The primary advantages of the invention can now be understood. Because the voltage per turn is the same in all windings of a transformer, a voltage of Vo in windings 210a or 210b will result in a voltage across control winding 210e equal to Vo times the turns in winding 210e (i.e. Ne) divided by the turns in windings 210a and 210b. The voltage V260 seen by transistor 260 is therefore equal to Vo×(Ne/Nab). The current I260 seen by transistor 260 is equal to the output current Io times the turns in windings 210c and 210d divided by the turns in 210e (i.e. I260=Io×(Ncd/Ne)). The product of these two quantities can be calculated as:

V260×I260=(VI-Vo)×Io

In the prior art circuit shown in FIG. 1, the voltage current product of transistor 121 would be the rectified input voltage VI times the output current Io (i.e., V121×I121=VI×Io). Therefore, in applications where input voltage VI is significantly larger than VI-Vo, the voltage-current product seen by transistor 260 is considerably reduced from that seen by the transistor in the prior art circuit.

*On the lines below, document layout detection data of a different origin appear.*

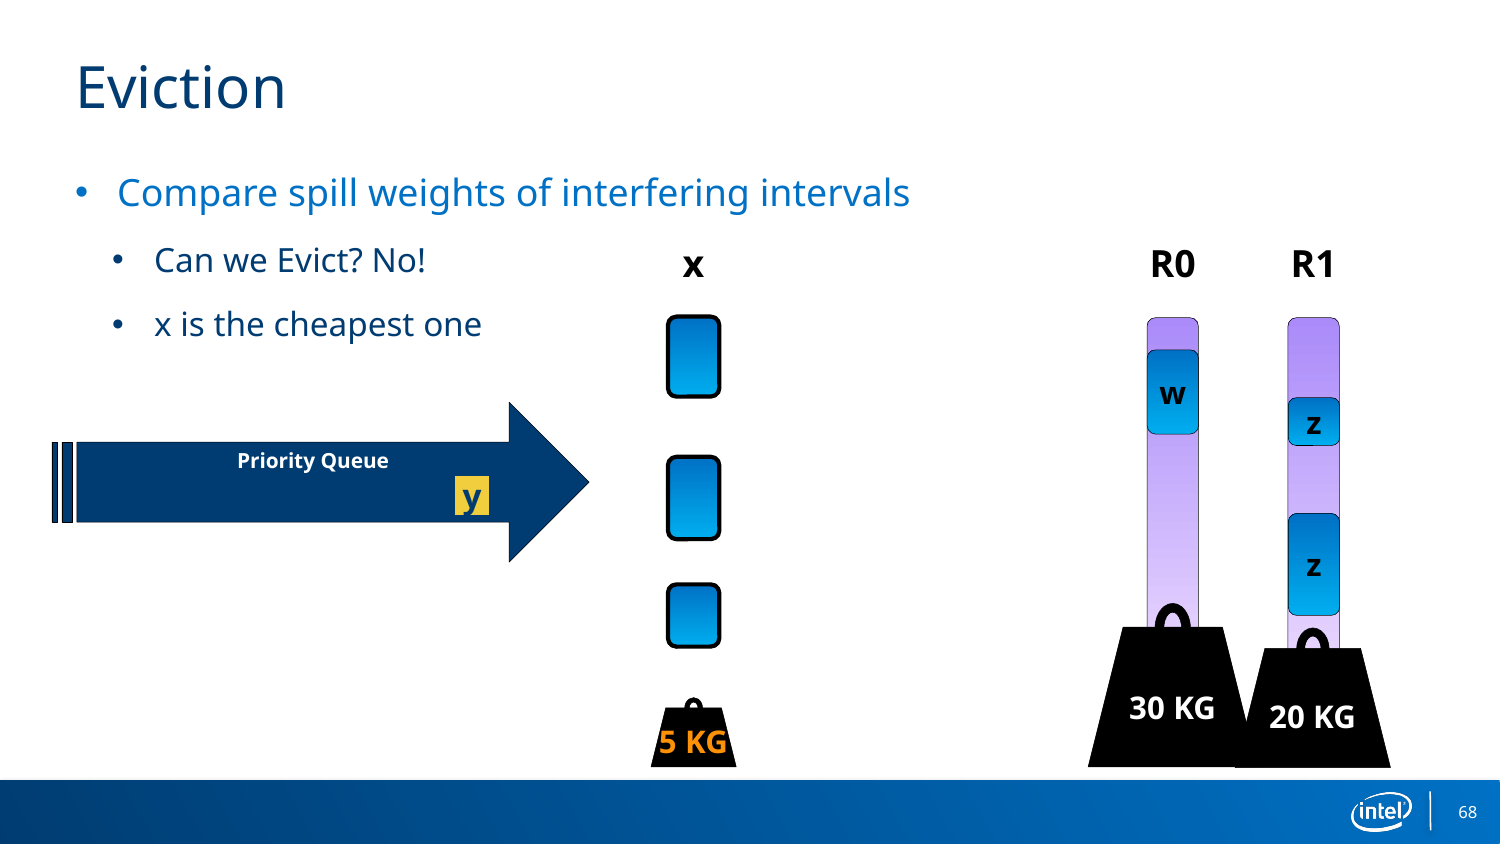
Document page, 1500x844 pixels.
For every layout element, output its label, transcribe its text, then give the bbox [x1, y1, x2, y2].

title Eviction [75, 50, 1425, 160]
text_box Priority Queue [76, 402, 590, 563]
list Compare spill weights of interfering intervals Can we Evict? No! x is the cheapest one [75, 168, 1425, 732]
text_box y [454, 475, 490, 516]
text_box z [1288, 397, 1340, 446]
text_box R1 [1284, 239, 1344, 285]
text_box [1087, 603, 1258, 767]
text_box [667, 584, 720, 647]
text_box [667, 456, 720, 540]
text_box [1263, 627, 1391, 768]
text_box w [1147, 349, 1199, 435]
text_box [650, 697, 737, 767]
text_box Priority Queue [51, 442, 57, 523]
text_box [1147, 317, 1199, 356]
text_box [1287, 317, 1340, 626]
slide_number 68 [1127, 791, 1478, 837]
text_box [667, 316, 720, 397]
text_box [1147, 428, 1199, 601]
text_box z [1288, 513, 1340, 616]
text_box x [664, 239, 723, 285]
text_box Priority Queue [61, 442, 72, 523]
text_box R0 [1143, 239, 1203, 285]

The situation is further enhanced by the fact that the number of turns Ne of control winding 210e is arbitrary and, therefore, the ratio of Ne to Nab and Ncd can be selected to give any desired peak transistor voltage or peak transistor current. Since the size and heat dissipation capability required of transistor 260 is more sensitive to current than voltage, Ne can be chosen to yield a low transistor current I260. The end result is that this design performs the task of voltage regulation with a significantly smaller and less expensive switching transistor than has been possible in the prior art. Because less heat must be dissipated by transistor 260, the associated heat sink can be made much smaller.

A size and cost savings is also realized with inductor 250. In the simplified prior art circuit of FIG. 1, the voltage seen by inductor 122 varies between zero when transistor 121 is off and a maximum value when transistor 121 is on. Inductor 122 must be of a size to handle these changes. In FIG. 2, however, switching inductor 250 sees much smaller changes in voltage between the on and off states of transistor 260. This allows the size of inductor 250 to be significantly reduced because of the lower voltage-current requirements placed on it.

The invention may be embodied in yet other specific forms without departing from the spirit or essential characteristics thereof. For example, the center tap rectifier configuration of transformers 201 and 210 could be replaced with a full wave bridge. As another example, the outputs of windings 210a and 210b could be connected at node 280, rather than node 230, thereby allowing slightly improved dynamic response of the circuit, but requiring transistor 260 to turn off into more unclamped inductive energy. The present embodiments are therefore to be considered in all respects as illustrative and not restrictive. The scope of the invention is indicated by the appended claims rather than by the foregoing description, and all changes which come within the meaning and range of equivalency of the claims are therefore intended to be embraced therein.